Tally the lines in the listing below that contain the string "than", treating case as significant, and give only the number.

○ ○ ○ ○ ○ ○ ○

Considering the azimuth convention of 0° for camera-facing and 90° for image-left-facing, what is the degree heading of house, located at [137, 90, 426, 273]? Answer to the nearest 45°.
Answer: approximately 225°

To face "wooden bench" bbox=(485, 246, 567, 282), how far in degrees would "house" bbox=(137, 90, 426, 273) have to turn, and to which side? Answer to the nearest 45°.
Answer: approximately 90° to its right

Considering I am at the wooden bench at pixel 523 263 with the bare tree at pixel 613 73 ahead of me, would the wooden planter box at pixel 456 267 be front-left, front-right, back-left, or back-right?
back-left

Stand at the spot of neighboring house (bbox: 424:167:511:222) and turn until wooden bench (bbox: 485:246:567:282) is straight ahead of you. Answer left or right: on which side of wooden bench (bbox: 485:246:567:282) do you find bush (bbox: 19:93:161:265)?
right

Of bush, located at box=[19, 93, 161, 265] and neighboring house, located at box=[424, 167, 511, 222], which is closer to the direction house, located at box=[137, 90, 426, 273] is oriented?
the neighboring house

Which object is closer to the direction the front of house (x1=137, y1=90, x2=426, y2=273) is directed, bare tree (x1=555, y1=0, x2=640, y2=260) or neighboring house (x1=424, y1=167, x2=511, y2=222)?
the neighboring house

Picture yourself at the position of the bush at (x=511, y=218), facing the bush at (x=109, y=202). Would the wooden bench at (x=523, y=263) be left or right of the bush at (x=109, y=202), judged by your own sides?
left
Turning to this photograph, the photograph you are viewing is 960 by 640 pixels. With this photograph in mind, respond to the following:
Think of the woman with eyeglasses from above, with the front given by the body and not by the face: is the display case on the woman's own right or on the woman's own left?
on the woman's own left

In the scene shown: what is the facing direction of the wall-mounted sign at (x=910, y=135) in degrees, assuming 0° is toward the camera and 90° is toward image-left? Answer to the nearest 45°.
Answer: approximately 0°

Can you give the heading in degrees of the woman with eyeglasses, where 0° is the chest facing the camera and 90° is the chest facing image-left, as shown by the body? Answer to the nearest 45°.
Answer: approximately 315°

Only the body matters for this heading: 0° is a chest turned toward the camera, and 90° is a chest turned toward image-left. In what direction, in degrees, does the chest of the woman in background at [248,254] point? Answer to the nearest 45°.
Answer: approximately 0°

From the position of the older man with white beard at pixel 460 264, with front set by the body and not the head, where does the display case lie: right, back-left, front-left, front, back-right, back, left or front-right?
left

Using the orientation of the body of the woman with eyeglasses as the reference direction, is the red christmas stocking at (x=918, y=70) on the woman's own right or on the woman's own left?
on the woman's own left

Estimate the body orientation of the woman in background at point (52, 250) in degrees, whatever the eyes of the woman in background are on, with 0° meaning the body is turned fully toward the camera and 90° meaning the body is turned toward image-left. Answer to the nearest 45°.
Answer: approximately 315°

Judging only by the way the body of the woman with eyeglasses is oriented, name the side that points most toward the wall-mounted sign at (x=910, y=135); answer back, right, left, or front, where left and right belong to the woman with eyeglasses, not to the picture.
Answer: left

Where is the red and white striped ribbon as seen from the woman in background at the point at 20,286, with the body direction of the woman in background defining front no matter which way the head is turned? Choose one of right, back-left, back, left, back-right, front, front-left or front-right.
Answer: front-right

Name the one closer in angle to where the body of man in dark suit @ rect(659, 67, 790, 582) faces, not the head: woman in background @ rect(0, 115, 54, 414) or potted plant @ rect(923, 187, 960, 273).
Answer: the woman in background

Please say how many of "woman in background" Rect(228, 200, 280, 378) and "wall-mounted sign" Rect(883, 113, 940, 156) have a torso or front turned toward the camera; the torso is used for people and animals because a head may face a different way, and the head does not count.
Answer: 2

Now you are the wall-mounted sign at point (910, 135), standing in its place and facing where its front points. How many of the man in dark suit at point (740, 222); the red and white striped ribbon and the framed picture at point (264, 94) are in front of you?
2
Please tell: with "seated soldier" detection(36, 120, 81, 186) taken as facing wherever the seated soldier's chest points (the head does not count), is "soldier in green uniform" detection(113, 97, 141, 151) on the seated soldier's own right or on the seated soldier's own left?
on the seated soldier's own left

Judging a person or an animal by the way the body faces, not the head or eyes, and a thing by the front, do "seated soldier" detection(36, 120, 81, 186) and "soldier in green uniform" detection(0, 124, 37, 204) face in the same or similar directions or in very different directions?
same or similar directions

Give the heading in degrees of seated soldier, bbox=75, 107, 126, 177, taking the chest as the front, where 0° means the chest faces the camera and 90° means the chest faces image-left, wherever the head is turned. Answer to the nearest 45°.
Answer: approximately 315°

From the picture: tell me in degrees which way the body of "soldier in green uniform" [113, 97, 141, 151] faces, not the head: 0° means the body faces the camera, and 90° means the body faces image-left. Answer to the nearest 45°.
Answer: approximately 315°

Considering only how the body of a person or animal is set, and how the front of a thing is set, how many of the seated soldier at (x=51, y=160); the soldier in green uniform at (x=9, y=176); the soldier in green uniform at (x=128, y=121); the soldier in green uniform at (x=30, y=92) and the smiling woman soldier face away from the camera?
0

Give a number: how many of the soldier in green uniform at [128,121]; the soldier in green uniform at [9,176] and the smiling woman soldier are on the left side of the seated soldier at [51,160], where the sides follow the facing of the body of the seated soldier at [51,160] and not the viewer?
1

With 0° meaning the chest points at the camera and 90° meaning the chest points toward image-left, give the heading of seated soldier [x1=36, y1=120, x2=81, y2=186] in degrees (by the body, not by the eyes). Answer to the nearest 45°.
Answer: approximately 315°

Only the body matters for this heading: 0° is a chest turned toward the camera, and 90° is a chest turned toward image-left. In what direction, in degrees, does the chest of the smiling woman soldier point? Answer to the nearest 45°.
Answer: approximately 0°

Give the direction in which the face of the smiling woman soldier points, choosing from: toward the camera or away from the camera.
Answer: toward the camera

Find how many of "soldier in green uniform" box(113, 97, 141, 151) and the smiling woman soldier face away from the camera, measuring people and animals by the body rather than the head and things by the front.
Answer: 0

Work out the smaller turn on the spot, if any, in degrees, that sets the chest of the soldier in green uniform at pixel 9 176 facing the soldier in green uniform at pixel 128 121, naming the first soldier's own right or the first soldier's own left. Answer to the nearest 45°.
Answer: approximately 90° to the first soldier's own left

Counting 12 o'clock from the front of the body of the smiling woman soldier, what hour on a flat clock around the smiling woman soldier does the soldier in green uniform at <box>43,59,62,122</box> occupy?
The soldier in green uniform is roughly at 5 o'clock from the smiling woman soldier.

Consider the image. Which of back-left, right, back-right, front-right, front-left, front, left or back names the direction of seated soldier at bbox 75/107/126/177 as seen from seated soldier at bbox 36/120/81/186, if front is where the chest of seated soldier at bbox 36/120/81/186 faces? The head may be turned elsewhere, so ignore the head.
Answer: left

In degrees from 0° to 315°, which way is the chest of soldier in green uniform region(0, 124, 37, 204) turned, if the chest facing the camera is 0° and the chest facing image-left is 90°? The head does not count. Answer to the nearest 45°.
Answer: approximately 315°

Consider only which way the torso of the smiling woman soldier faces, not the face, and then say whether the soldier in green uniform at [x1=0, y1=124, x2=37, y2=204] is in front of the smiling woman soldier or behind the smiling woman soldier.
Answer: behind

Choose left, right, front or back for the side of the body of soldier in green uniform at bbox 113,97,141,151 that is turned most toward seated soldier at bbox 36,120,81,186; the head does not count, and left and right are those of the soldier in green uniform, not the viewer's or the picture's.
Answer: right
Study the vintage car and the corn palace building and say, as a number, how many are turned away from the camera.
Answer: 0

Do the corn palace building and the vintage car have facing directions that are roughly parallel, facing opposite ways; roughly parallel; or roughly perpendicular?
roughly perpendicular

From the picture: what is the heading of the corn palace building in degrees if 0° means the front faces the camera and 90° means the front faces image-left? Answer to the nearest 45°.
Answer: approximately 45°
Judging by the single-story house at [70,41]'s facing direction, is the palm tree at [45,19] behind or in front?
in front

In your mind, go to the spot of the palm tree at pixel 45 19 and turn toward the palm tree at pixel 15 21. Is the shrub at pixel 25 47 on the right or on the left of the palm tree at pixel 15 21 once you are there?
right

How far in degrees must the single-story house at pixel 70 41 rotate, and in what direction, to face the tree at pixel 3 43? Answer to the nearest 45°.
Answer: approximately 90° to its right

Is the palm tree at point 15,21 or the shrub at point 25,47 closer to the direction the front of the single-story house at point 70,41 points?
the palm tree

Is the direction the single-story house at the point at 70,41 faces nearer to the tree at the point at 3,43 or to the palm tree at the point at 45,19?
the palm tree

○ ○ ○ ○ ○ ○ ○

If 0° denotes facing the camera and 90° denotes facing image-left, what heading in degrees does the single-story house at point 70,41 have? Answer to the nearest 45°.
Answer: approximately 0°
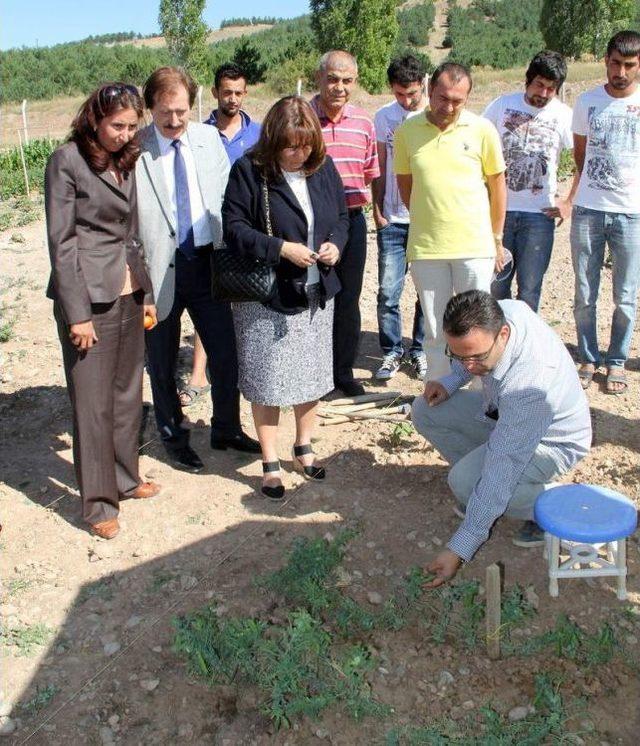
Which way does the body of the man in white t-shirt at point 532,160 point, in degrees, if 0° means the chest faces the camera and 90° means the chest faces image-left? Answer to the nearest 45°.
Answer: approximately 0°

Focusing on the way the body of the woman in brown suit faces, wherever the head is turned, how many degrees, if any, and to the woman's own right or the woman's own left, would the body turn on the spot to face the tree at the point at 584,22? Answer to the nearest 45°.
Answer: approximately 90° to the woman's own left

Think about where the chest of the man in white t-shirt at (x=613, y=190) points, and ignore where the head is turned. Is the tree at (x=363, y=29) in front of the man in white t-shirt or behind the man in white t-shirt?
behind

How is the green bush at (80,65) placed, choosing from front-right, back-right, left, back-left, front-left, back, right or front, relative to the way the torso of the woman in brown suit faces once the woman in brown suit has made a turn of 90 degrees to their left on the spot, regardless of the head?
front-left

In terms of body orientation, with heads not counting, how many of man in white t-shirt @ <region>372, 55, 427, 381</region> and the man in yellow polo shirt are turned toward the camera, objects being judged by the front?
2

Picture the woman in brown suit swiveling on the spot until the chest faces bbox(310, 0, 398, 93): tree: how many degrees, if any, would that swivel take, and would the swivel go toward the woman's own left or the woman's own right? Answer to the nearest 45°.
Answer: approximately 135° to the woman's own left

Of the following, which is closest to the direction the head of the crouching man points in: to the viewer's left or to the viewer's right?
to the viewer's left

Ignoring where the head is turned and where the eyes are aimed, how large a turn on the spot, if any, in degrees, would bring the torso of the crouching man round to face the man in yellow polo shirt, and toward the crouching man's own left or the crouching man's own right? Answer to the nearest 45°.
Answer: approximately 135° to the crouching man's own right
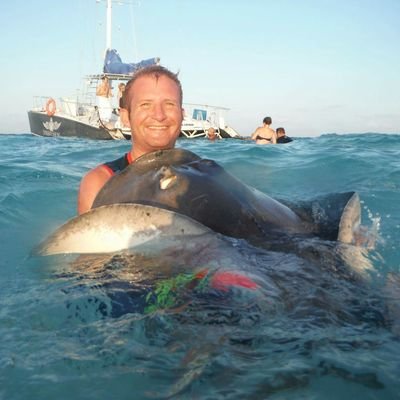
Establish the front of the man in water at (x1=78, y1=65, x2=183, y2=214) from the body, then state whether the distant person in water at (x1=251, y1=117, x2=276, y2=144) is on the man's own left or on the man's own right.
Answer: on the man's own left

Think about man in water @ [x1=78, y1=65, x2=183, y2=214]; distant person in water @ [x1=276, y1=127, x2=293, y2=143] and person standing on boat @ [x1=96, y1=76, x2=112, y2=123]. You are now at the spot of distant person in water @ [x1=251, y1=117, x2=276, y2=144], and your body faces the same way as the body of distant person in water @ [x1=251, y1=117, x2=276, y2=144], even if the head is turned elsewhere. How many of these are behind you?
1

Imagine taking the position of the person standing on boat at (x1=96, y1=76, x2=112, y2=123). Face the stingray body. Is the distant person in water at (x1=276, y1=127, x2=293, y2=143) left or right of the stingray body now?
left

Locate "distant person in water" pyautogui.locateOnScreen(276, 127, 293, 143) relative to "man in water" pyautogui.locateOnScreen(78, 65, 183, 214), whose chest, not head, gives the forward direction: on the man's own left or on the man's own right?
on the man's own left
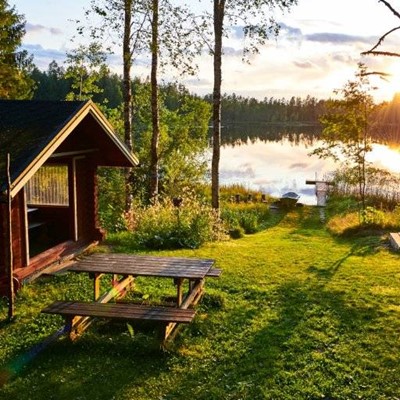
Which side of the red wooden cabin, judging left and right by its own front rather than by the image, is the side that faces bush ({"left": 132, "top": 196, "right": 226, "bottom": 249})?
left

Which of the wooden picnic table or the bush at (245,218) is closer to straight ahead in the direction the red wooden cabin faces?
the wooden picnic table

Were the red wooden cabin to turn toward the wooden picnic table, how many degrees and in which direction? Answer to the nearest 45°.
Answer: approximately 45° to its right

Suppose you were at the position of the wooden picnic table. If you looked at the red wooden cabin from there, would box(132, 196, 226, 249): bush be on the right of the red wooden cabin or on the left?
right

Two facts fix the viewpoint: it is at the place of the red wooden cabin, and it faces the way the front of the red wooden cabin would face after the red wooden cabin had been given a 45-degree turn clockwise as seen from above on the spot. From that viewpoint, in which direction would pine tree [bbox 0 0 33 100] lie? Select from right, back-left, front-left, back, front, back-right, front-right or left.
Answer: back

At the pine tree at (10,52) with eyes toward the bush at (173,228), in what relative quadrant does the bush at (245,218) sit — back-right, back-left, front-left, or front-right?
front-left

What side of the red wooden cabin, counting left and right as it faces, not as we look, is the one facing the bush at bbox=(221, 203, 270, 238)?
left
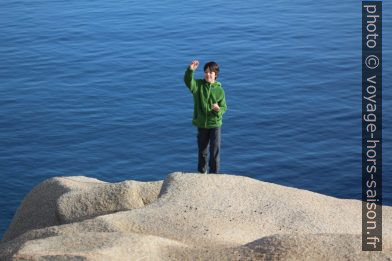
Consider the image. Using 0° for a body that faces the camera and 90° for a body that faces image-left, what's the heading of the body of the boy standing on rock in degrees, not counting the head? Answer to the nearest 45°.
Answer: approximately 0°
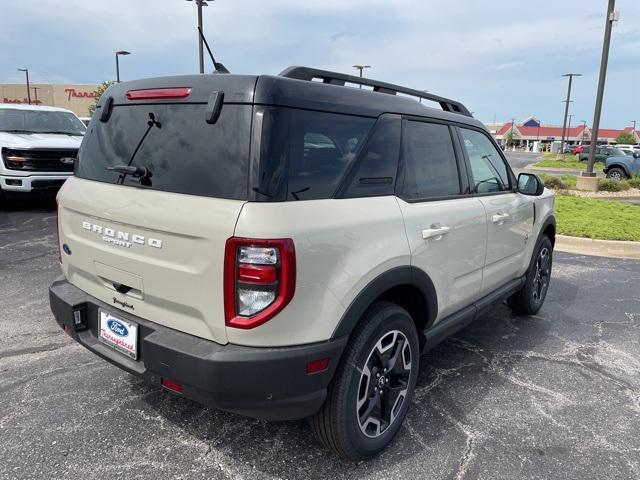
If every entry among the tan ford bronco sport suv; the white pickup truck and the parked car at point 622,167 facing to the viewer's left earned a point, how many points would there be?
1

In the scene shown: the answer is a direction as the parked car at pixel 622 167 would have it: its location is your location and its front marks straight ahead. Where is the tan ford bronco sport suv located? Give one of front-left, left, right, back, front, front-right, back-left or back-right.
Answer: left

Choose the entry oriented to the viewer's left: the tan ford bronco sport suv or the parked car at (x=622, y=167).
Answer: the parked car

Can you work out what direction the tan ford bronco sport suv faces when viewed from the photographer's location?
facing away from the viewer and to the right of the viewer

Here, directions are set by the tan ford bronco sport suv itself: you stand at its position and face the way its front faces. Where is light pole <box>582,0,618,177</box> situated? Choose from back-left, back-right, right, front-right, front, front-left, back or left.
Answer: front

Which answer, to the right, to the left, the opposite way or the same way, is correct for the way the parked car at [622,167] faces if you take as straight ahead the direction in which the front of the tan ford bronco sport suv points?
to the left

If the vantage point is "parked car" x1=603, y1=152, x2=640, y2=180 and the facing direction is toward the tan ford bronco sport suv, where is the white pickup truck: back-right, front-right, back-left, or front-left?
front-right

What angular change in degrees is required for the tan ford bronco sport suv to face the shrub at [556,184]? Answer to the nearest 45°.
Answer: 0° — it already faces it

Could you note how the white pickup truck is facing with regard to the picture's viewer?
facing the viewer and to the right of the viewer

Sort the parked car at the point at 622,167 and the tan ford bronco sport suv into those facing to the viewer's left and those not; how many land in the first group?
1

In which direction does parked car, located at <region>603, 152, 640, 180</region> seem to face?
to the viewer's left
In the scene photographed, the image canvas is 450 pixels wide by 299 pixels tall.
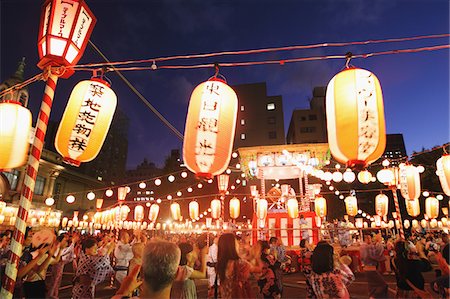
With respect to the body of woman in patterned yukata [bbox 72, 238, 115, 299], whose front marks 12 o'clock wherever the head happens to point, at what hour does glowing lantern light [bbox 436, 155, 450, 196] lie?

○ ○ ○ ○ ○ ○ ○

*Final answer*. 2